→ **Text segment**
-------------------------
- Leaders: Sámuel Jósika (1922–1923) István Ugron (1923–1926) György Bethlen (1926–1938)
- Founded: 28 December 1922
- Dissolved: 30 March 1938
- Ideology: Hungarian minority interests Transylvanian regionalism
- Political position: Centre

= Magyar Party (Romania) =

The Magyar Party (Országos Magyar Párt; Partidul Maghiar, PM, officially Partidul Naţional Maghiar) was a political party in post-World War I Romania.

The party had a heterogeneous structure, including bourgeois and landowners, peasants, workers, intellectuals and city-dwellers. It had powerful organisations in counties with a Hungarian majority, among whom it had a substantial electoral influence.

The party wished to obtain complete autonomy for the areas inhabited by a majority of Hungarians and Székelys; it foresaw Hungarians handling administration and all social-cultural problems, but asked that Hungarian-language confessional schools be funded by the Romanian state at all levels. Its tactical line underwent a certain oscillation. In the years right after 1918, several Magyar political formations appeared, some calling for integration into the just-unified Romanian state, others not recognising the new realities settled through the Alba Iulia Resolution. After the June 1920 signing of the Treaty of Trianon, the Magyar Party, which declared itself the representative of all Hungarians in Romania, came to be established. After Hitler came to power in Germany and Miklós Horthy's régime sharpened its revisionist rhetoric, the party leadership more often than not took anti-Romanian stances, following the Budapest government's line.
-------------------------
→ **Extracted entries**

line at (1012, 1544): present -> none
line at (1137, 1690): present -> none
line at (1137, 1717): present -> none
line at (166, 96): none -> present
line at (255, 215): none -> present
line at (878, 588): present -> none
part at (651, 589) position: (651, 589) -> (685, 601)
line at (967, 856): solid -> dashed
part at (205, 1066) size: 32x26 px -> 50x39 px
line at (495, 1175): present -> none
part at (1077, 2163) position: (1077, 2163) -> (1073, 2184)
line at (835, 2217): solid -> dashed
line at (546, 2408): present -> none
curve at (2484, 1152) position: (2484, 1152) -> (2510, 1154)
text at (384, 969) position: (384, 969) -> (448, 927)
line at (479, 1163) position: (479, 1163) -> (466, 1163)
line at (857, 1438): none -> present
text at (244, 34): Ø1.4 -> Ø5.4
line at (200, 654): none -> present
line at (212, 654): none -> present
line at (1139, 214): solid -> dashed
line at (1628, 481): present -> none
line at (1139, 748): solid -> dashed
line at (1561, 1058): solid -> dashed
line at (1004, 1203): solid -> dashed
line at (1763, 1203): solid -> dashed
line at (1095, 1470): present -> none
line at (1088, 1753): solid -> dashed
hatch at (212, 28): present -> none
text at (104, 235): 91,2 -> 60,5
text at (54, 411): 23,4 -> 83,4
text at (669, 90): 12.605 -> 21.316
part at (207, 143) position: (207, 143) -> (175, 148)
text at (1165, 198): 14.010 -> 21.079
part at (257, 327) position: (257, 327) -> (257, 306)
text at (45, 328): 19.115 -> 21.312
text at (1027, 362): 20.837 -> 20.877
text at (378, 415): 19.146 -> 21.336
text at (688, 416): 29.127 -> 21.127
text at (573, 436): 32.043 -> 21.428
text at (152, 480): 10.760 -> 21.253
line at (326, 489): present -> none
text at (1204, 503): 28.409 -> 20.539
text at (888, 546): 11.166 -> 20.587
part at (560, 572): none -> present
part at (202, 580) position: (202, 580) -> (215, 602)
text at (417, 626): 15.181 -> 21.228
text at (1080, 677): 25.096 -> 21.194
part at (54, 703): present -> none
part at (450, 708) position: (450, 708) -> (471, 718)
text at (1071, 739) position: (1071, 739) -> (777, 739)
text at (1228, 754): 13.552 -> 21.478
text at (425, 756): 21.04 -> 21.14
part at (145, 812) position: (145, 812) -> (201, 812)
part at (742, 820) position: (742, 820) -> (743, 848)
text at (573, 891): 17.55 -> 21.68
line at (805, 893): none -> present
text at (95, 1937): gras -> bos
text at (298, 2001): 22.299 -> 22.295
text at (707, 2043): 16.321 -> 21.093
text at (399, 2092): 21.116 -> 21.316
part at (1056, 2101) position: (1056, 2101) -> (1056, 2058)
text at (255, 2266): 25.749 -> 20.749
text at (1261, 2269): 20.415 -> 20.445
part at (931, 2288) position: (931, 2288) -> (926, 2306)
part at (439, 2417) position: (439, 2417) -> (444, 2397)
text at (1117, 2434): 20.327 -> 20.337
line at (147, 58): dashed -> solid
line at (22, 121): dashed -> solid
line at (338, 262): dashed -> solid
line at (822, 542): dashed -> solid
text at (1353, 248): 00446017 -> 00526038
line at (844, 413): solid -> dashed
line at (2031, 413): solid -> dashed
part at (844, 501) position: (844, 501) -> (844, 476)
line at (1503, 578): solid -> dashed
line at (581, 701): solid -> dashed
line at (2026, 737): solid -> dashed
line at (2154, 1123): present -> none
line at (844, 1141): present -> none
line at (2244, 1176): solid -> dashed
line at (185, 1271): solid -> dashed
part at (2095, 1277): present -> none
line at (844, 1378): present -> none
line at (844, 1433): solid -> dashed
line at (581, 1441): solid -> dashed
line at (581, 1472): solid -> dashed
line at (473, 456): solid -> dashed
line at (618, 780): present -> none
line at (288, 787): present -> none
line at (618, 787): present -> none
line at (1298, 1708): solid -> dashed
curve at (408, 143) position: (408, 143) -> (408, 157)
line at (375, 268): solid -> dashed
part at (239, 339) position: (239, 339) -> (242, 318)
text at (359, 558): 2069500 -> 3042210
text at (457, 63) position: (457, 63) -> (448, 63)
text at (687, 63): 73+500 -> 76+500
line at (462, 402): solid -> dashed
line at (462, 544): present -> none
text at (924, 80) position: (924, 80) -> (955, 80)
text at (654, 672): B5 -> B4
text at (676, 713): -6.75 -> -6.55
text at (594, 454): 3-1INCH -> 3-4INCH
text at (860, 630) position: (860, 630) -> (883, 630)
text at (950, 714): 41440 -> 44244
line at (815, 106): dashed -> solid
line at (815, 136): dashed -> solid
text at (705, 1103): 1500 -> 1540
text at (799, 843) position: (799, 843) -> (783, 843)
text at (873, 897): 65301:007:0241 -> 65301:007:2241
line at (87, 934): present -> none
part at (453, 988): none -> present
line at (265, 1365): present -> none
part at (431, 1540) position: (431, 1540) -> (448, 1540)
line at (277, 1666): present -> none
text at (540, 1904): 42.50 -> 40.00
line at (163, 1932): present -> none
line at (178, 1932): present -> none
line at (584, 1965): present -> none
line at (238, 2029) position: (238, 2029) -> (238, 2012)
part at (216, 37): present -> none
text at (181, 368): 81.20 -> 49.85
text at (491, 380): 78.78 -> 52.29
-------------------------
→ **Given exercise**
In the Magyar Party text, reword the stretch from "The party had" through "substantial electoral influence.", swapping "heterogeneous" for "diverse". These items come from a separate source.

→ **Output below**
The party had a diverse structure, including bourgeois and landowners, peasants, workers, intellectuals and city-dwellers. It had powerful organisations in counties with a Hungarian majority, among whom it had a substantial electoral influence.